Frontline Targeted Therapy for CLL

Video

Danielle M. Brander, MD: In the past several years, we have seen an increase in the number of available therapies for patients as frontline treatment. Therefore, beyond chemotherapy there was a recent approval for the BTK [Bruton tyrosine kinase] inhibitors, originally ibrutinib, now acalabrutinib. And last year, also in the frontline setting, we saw the approval of the BCL-2 inhibitor, venetoclax. With these multiple treatment options, there’s not necessarily a head-to-head comparison of the novel agents.

However, there are important frontline randomized studies that have compared chemoimmunotherapy versus the targeted therapies in the frontline setting. Based on randomized clinical trials, data have shown superior results with a targeted agent versus chemoimmunotherapy. Therefore, for this patient I would consider using one of the targeted agents.

There are not contraindications to using ibrutinib, acalabrutinib, or venetoclax in patients in the frontline setting. They do have different mechanisms of actions and known toxicities. Therefore, there are several different comorbidities you might consider when selecting therapy for a patient in the frontline setting.

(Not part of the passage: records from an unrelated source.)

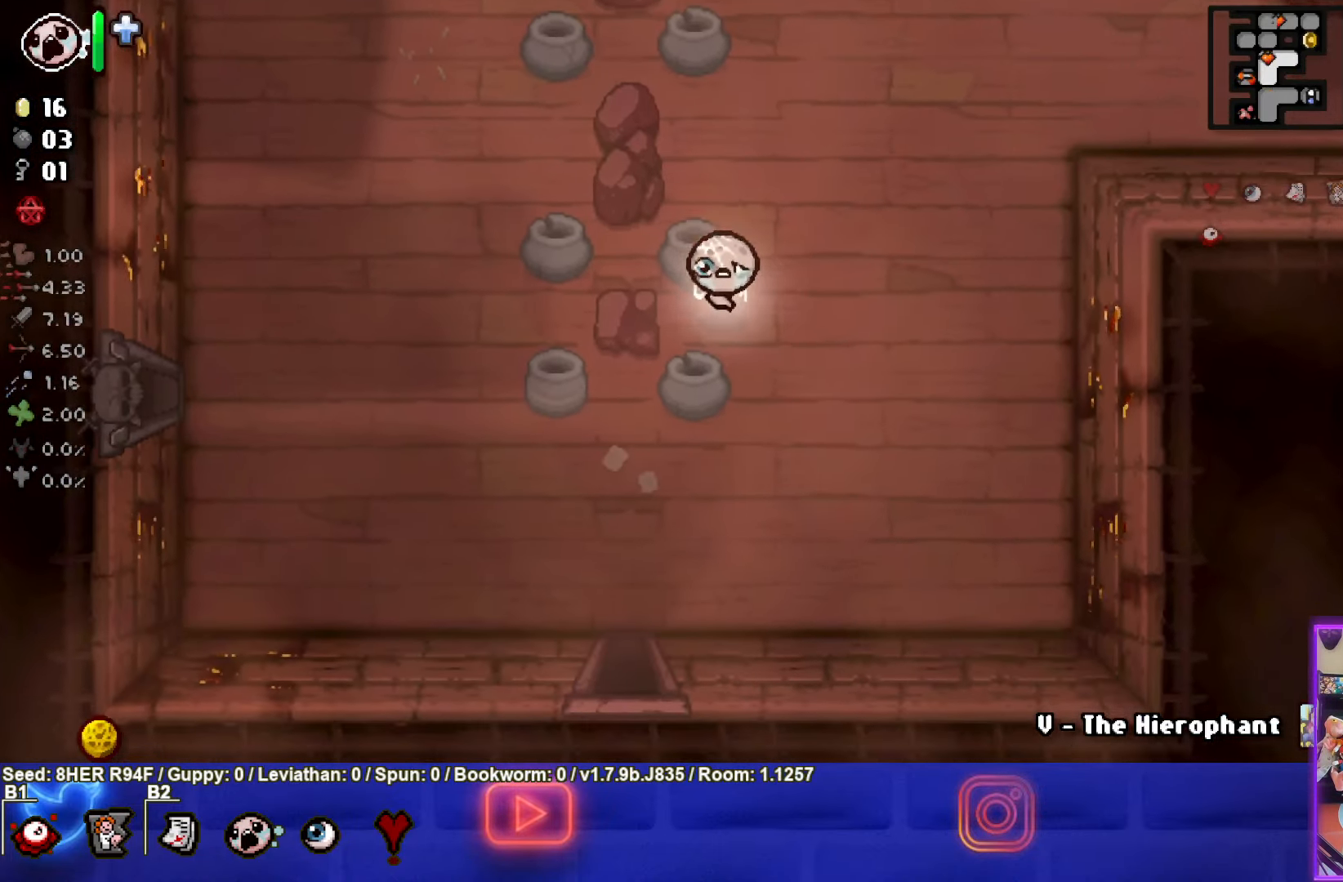
{"buttons": [], "left_stick": "right", "events": [[150, "left_stick", "right"]]}
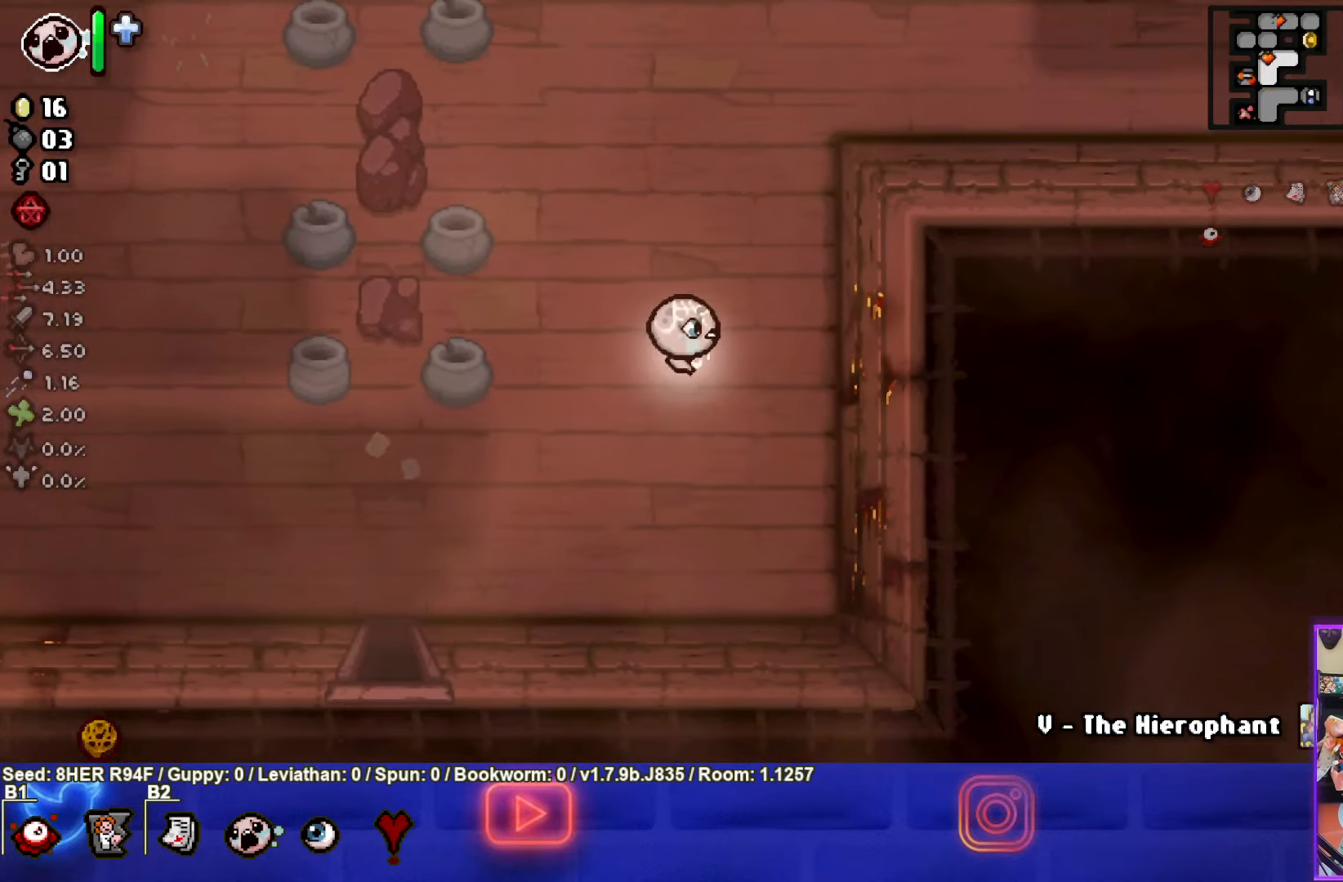
{"buttons": [], "left_stick": "left", "events": [[333, "left_stick", "left"], [350, "L1", "down"], [417, "L1", "up"]]}
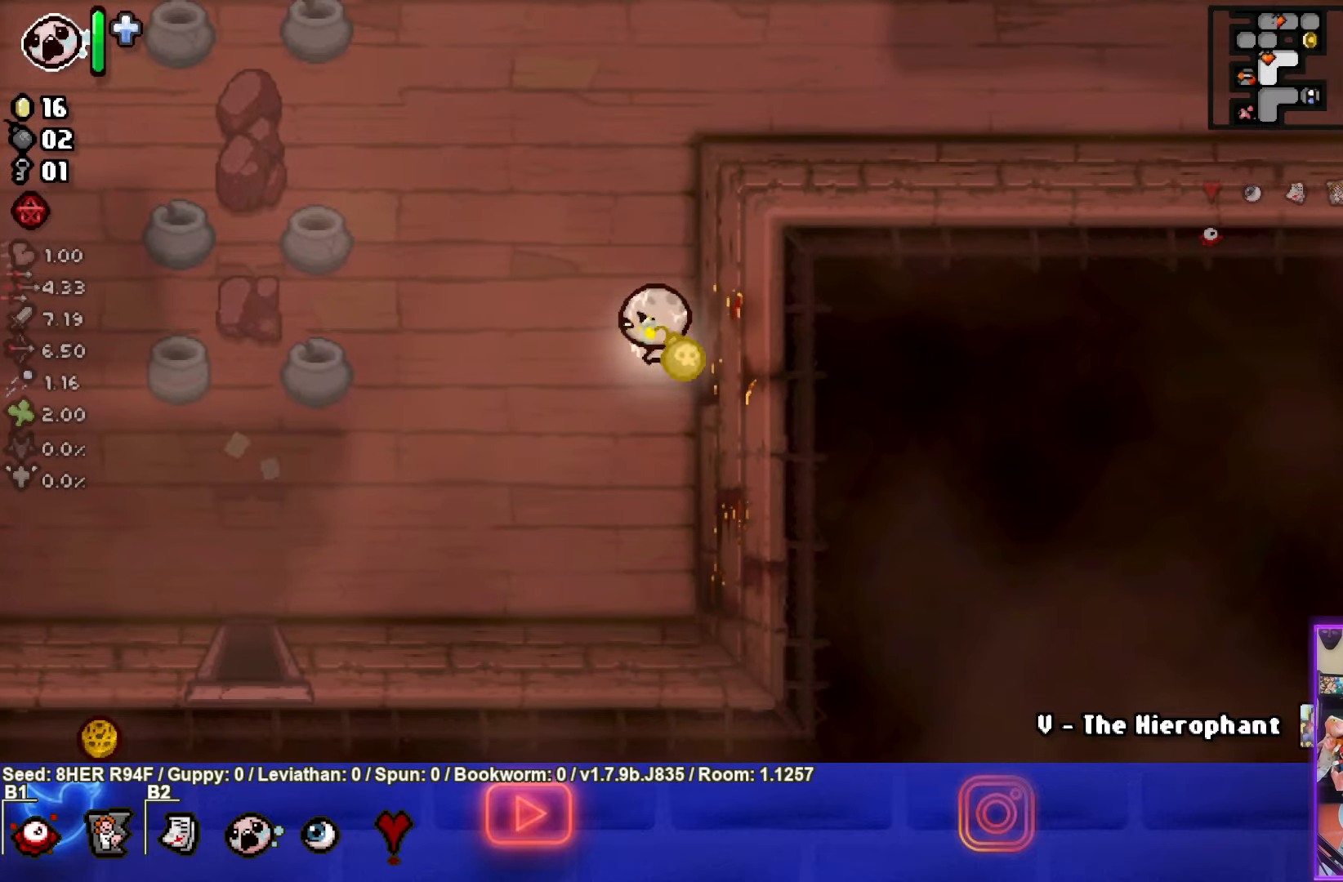
{"buttons": [], "left_stick": "left", "events": []}
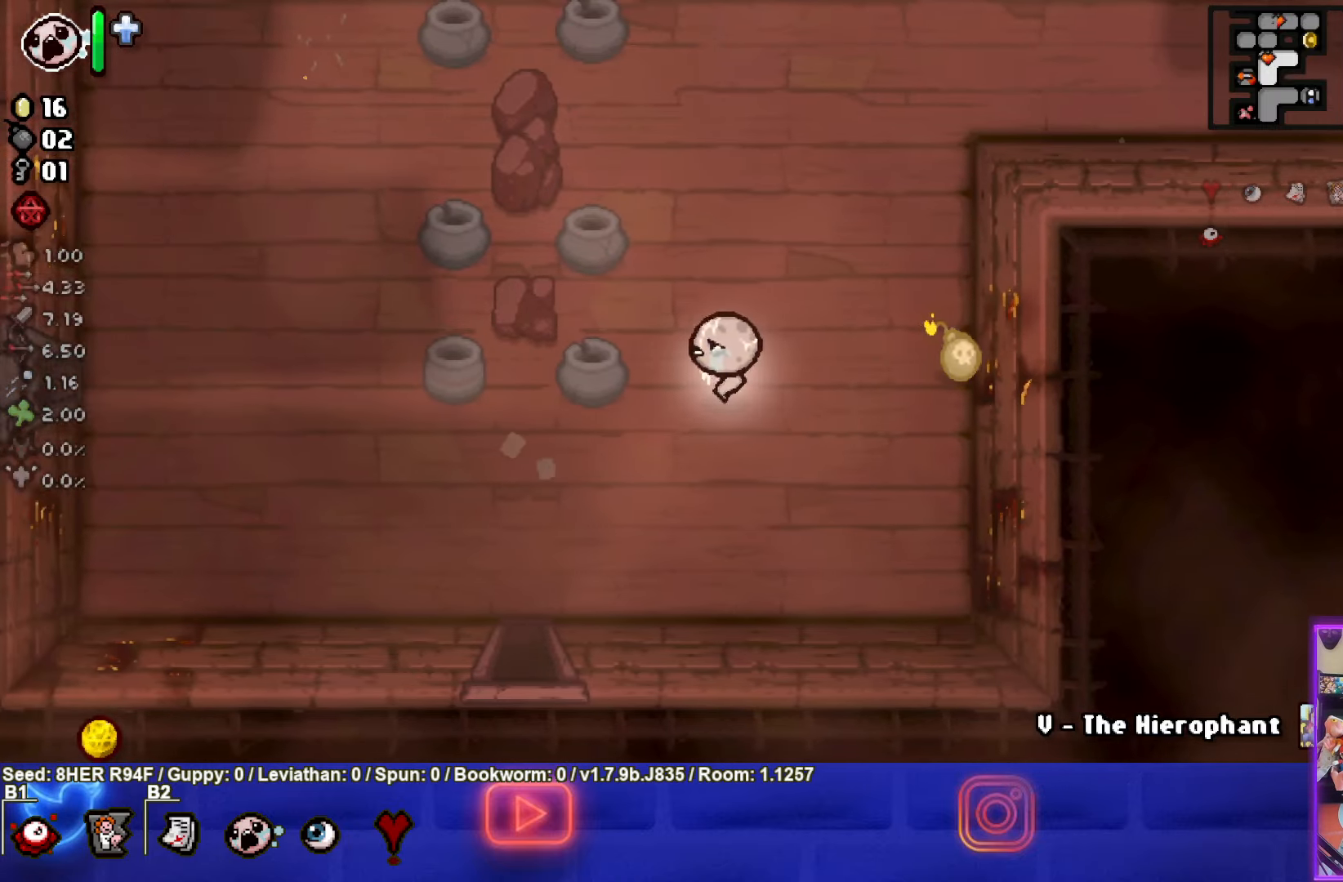
{"buttons": [], "left_stick": "center", "events": [[183, "left_stick", "center"]]}
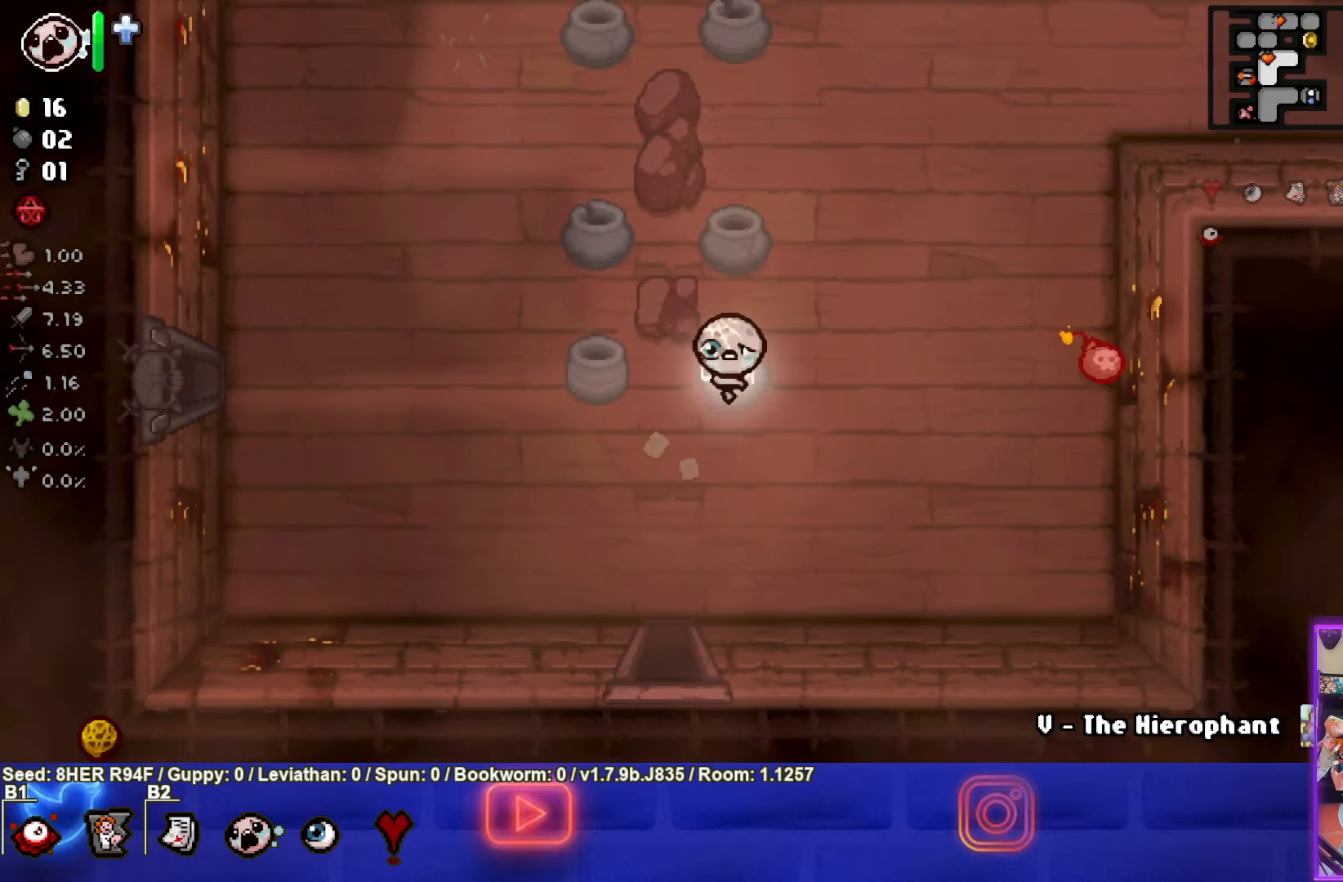
{"buttons": [], "left_stick": "center", "events": []}
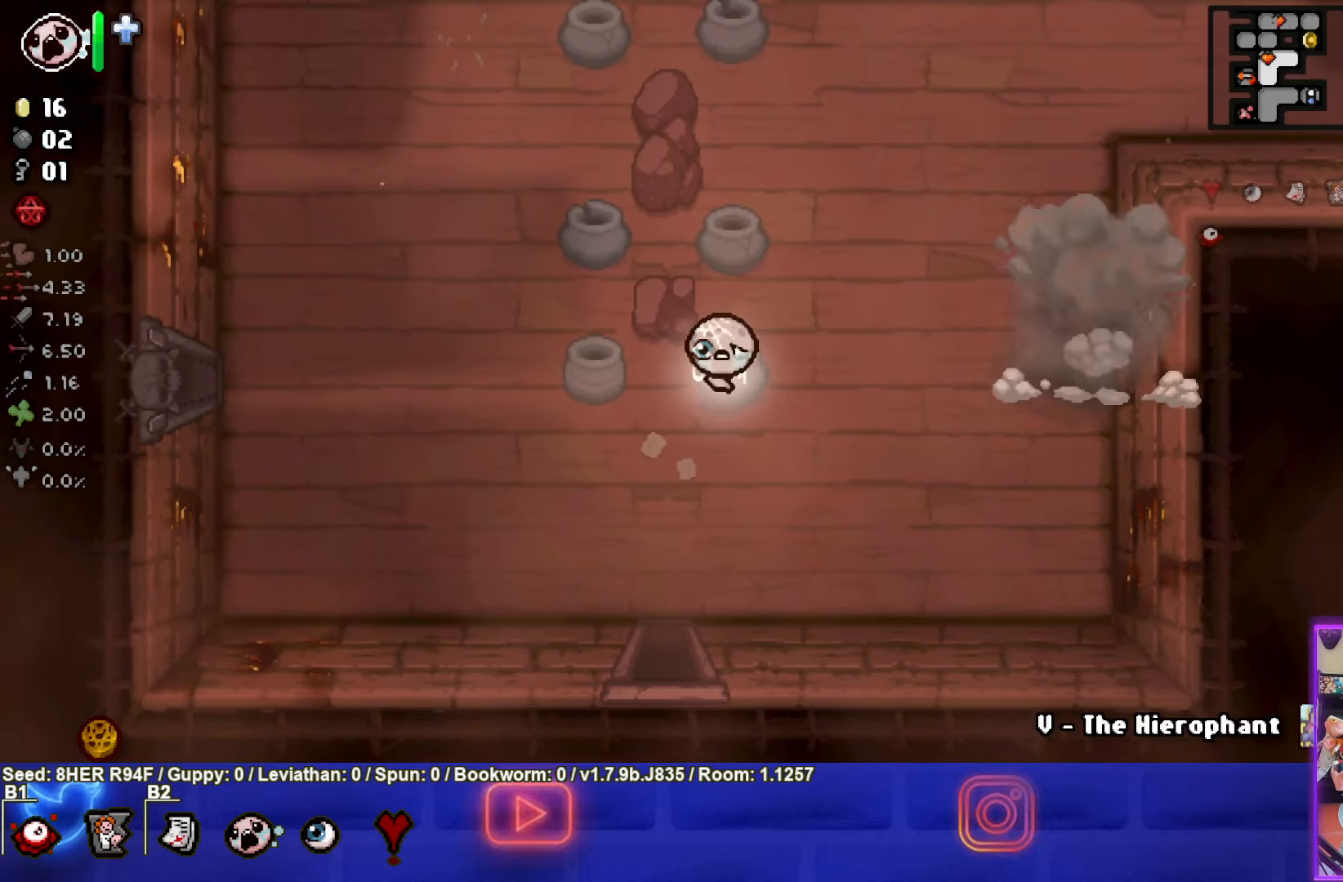
{"buttons": [], "left_stick": "down-left", "events": [[183, "left_stick", "down-left"]]}
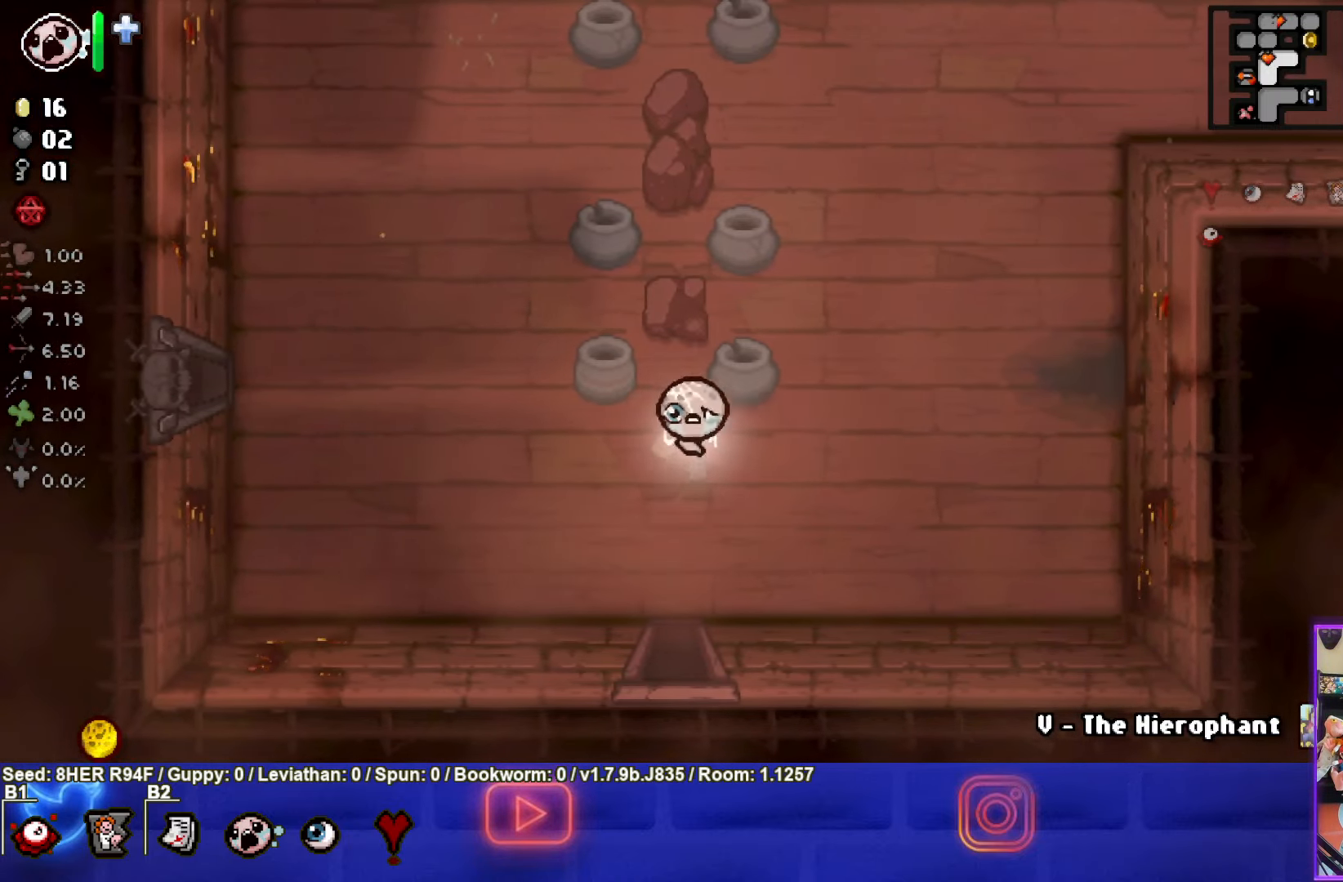
{"buttons": [], "left_stick": "down", "events": [[83, "left_stick", "down"]]}
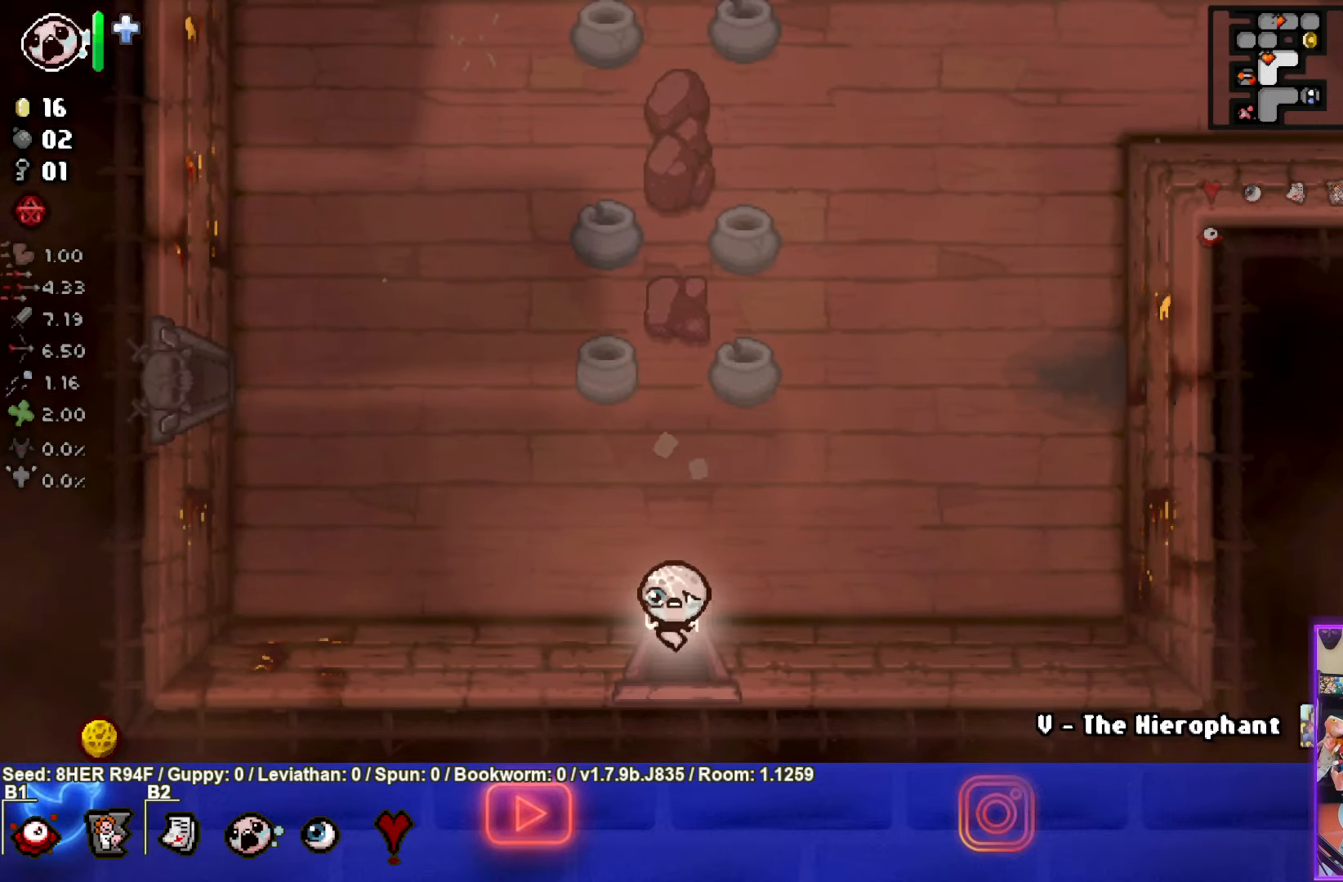
{"buttons": [], "left_stick": "down-left", "events": [[467, "left_stick", "down-left"]]}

It should be noted that unlike in the past where patients with certain comorbidities, renal function, or by age were excluded from chemoimmunotherapy, all of the targeted agents have also shown success in older patients or those with comorbidities. In fact, many of the trials studied these populations specifically.

Ibrutinib is known to increase risk for atrial fibrillation. It can also increase one’s risk for bleeding. The risk for bleeding is shared among other BTK inhibitors, including acalabrutinib. Therefore, if you have a patient already on anticoagulation, other antiplatelets, or with extensive cardiac comorbidities, this is something you should discuss with the patient and, potentially, their cardiologist. They may lean you away from using agents if you have other options available.

On the other side, patients using venetoclax are at risk of tumor lysis syndrome. So if they’re at high risk due to bulky disease and they may have problems with tumor lysis due to renal function or other comorbidities, this, again, is a specific consideration that should be made when talking about these agents with patients.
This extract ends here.